Original Piece


The Drift


I can just manage to keep my head above water.

If I thrash in terror it won’t help; I’ll go under for sure.
But to do nothing, I’m as good as dead.

I try to turn my arms so they glide through the current, cutting a line back and forth.
The energy I’m expending just to keep afloat feels like an enormous burden.
How much longer?

It’s a mental game. Am I genuinely tired or is my mind just trying to convince me?
I bob upwards and my eyes find the shoreline.
At this point it looks more like a threat than an offer of salvation.
My mind wanders as I continue in full motion, going nowhere.

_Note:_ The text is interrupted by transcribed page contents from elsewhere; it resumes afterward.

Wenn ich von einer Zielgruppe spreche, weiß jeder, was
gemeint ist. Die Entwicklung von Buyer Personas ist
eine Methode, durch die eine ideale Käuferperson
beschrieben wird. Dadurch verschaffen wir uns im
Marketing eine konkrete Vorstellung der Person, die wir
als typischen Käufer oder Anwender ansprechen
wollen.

I reminisce on the feeling of solid ground under my feet, the wild air surrounding my body, no pressure pushing upon me endlessly.
In my mind’s eye - I throw my arms high above my head. They move freely up to the sky.
I look to the sky now.
The sky is growing. It grows wide and shallow. Its blackness feels infectious.
A reminder that I contend with the world above me and the one below.
Neither feel part of me.

The moon rises and the frigid sea air forces me to take swollen breaths.
Each inhalation catches in my throat. I turn to cough, the sea kisses my lips and salt saturates my senses.

Intent on submitting to the tide.
I place the palms of my hands over each eye.
I lean into the empty void below. It opens to accept me and I’m engulfed.
The movement is at once disorientating and empowering.
I surrender to the sea.

      - A. Sykes

 

'The Drift' is an original piece I submitted for a competition in 2015. I've made a few subtle changes since.